WORK TO BE COMPLETED:
Transcribe each of the records below exactly, excluding all pictures.

DATA FOR REVIEW section start

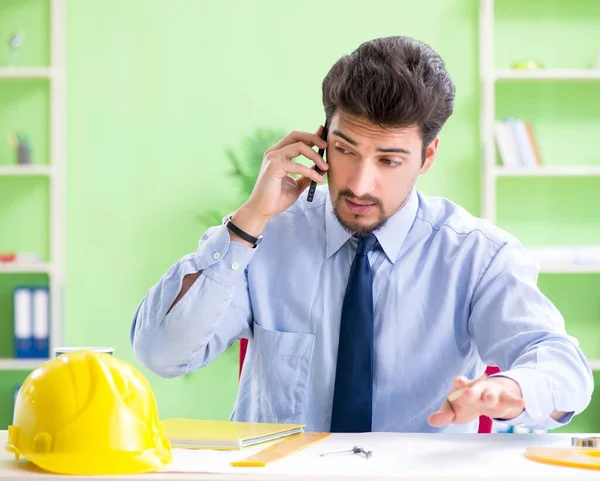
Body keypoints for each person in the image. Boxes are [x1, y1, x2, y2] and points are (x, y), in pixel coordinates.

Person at [130, 36, 593, 433]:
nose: (359, 184)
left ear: (427, 156)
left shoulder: (476, 255)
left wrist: (512, 388)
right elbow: (162, 354)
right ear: (320, 138)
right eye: (345, 150)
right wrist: (249, 219)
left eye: (389, 160)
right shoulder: (264, 237)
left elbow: (563, 367)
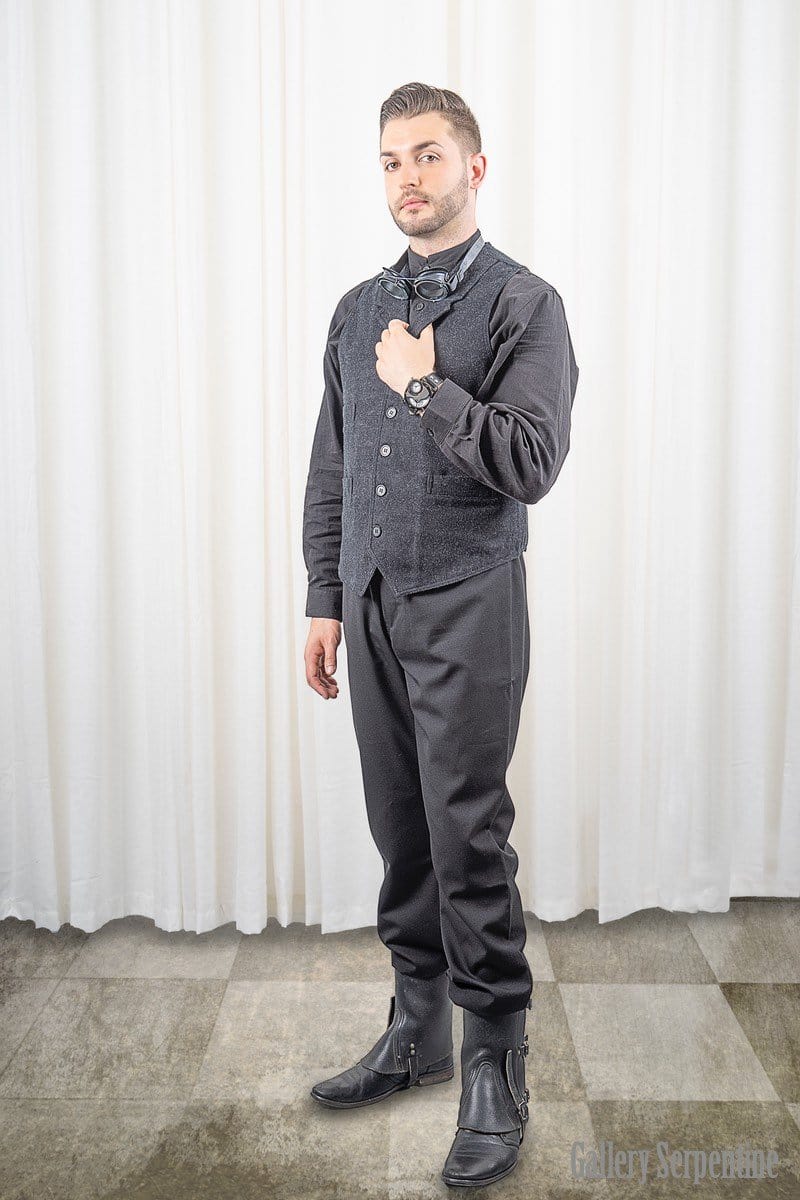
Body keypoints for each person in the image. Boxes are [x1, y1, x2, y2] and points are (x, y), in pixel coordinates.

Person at [302, 80, 579, 1190]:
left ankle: (493, 1064)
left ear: (473, 167)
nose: (405, 179)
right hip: (369, 601)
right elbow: (328, 462)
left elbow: (530, 462)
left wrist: (427, 393)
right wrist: (323, 594)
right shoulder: (356, 310)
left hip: (468, 596)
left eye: (425, 156)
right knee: (399, 832)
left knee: (467, 837)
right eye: (387, 161)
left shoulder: (525, 306)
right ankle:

DATA FOR REVIEW section end

RESPONSE TO THIS EXERCISE:
Body keypoints for each person in the image. Boxes are [x1, y1, x2, y2] and points are (x, y), in pixel coordinates.

Person at [130, 36, 593, 433]:
nose: (359, 184)
left ear: (427, 156)
left shoulder: (476, 255)
left wrist: (512, 388)
right elbow: (162, 354)
right ear: (320, 138)
right eye: (345, 150)
right wrist: (249, 219)
left eye: (389, 160)
right shoulder: (264, 237)
left elbow: (563, 367)
Body keypoints for each person in the image. Boxes are [x1, y1, x2, y2] and points are (x, y), in pixel coordinates.

Person at [302, 80, 579, 1190]:
left ankle: (493, 1064)
left ear: (473, 167)
nose: (405, 179)
right hip: (369, 601)
right elbow: (328, 462)
left elbow: (530, 462)
left wrist: (427, 393)
right wrist: (323, 594)
right shoulder: (356, 310)
left hip: (468, 596)
left eye: (425, 156)
right knee: (399, 832)
left knee: (467, 837)
right eye: (387, 161)
left shoulder: (525, 306)
right ankle:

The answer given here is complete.